But this is a sector plagued by what could be called ‘pilot-itis’; plenty of great ideas which get as far as pilot launch but then fail to scale. ‘Too tough to scale’ is the title of a helpful research report which explores the roadblocks on the journey and reminds us that changing the world requires a lot more than (just) a great solution.

And it’s the same story in the public sector. There’s no shortage of wonderful experiments which improve quality, efficiency, service levels — but too often they remain local islands of change. What’s needed, once again is the ability to take these to scale.

So scaling is hard. But it matters.

Scale -up, scale out and scale deep

It’s worth pausing for a moment to think about how we might scale our innovation. We have at least three choices:

· Scale up — make your solution bigger, reach more of the market

· Scale out — spreading your idea to reach different people, extend the geography you cover or the sectors you address

· Scale deep — building a platform around your core innovation

Importantly these are not mutually exclusive; Netflix began by building its subscriber base in the USA, then extended geographically and these days is a platform player, creating content to deliver across its streaming network as well as running the network. Lego has built a platform of storytelling books and movies after first building its bricks business, then internationalising it.

Image: @unaihuiziphotography on Freepik

Scaling the scaling mountain

Whatever the scaling target we need to recognise that the journey to scale isn’t going to be an easy one. The good news is that we’re not the first to make it. There’s plenty of experience on which to draw and from which we can tease out useful lessons. And three things stand out if we are preparing to embark on such a journey:

· It takes time, so we need a strategy for scaling

· It takes complementary assets and systems thinking

· Adoption by the market follows an S curve so understanding what affects this will help us accelerate towards scale

Let’s look at each of these in a little more detail.

Image: @pch.vector on Freepik

Strategy

New ideas often take a long time to have impact. Think about the bicycle. It was invented around 1817 by Baron von Drais who certainly had a clear vision for what he was trying to achieve — affordable personal transportation for everyone. But it took another sixty years to make that dream a reality. Or the experience of Frederic Tudor, the ‘ice king’ of Boston who pioneered the global ice industry in the 19th century. His first (unsuccessful) voyage in 1806 took a shipload of ice to Cuba where its frosty reception had nothing to do with the product in his ship’s hold. It took another 10 years, all his family’s money and a spell in debtor’s prison before he finally succeeded in creating an industry which in its heyday was cutting and shipping close to a million tonnes of ice every year.

Innovation timescales can remain stubbornly long, even as technology life cycles shorten. For example in the field of humanitarian aid the idea of giving people money instead of food can be traced back to experiments in the early 1980s. But it took another twenty years before this moved to the mainstream — and even then it took the impact of the dreadful 2004 Tsunami to kick start the diffusion to scale.

So if it’s going to take a while to move to scale then you’ll need to do more than just pat your innovation on the head and send it on its way. You need a strategy, a long-term plan for how it will happen.

__Complete the following__.
**A)** Transcribe the passage on scaling innovation word for word, everything from "Innovation timescales can" down to "it will happen.".
**B)** Using the passage on scaling innovation, state whether each statement agrees with it, answering yes or no and quoting the deciding words: (i) The bicycle was invented around 1817 by Baron von Drais. (ii) Frederic Tudor's first voyage in 1806 carried a shipload of ice to Jamaica. (iii) Scaling up, scaling out and scaling deep are mutually exclusive.

__Recorded data__.
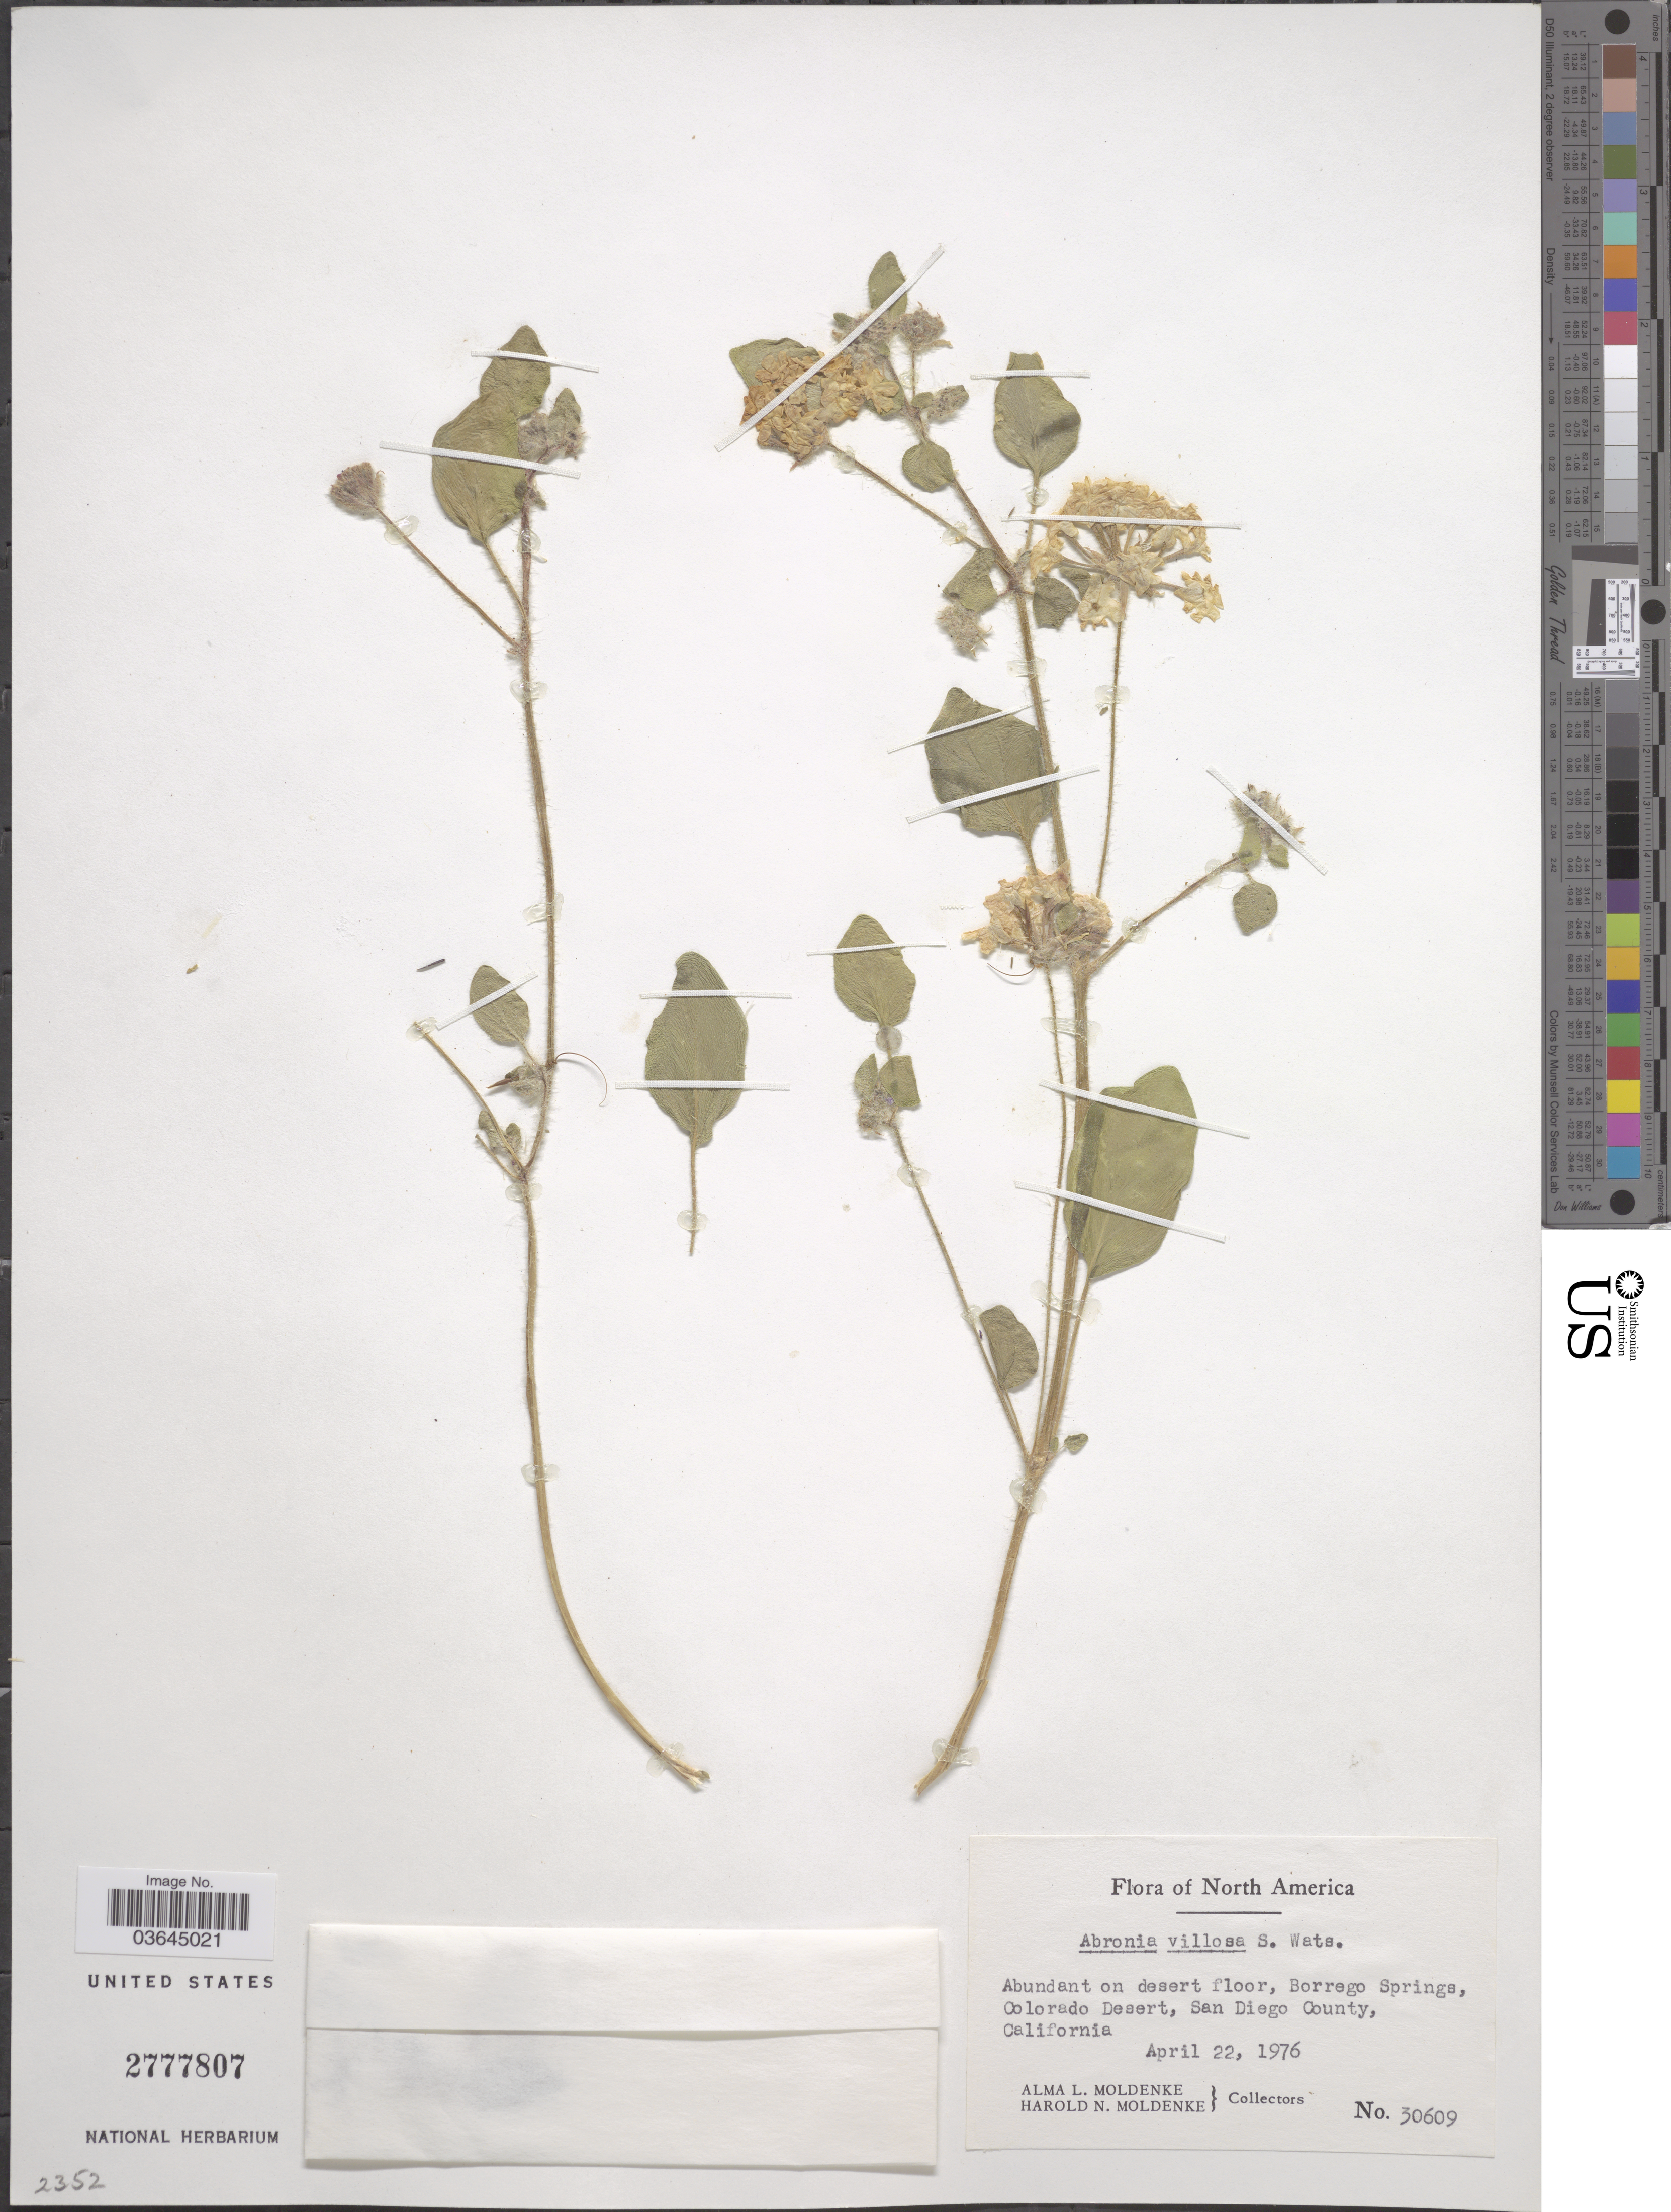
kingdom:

__Task results__.
**A)**
Innovation timescales can remain stubbornly long, even as technology life cycles shorten. For example in the field of humanitarian aid the idea of giving people money instead of food can be traced back to experiments in the early 1980s. But it took another twenty years before this moved to the mainstream — and even then it took the impact of the dreadful 2004 Tsunami to kick start the diffusion to scale.

So if it’s going to take a while to move to scale then you’ll need to do more than just pat your innovation on the head and send it on its way. You need a strategy, a long-term plan for how it will happen.

**B)**
(i) Yes: "It was invented around 1817 by Baron von Drais"
(ii) No: "His first (unsuccessful) voyage in 1806 took a shipload of ice to Cuba"
(iii) No: "Importantly these are not mutually exclusive"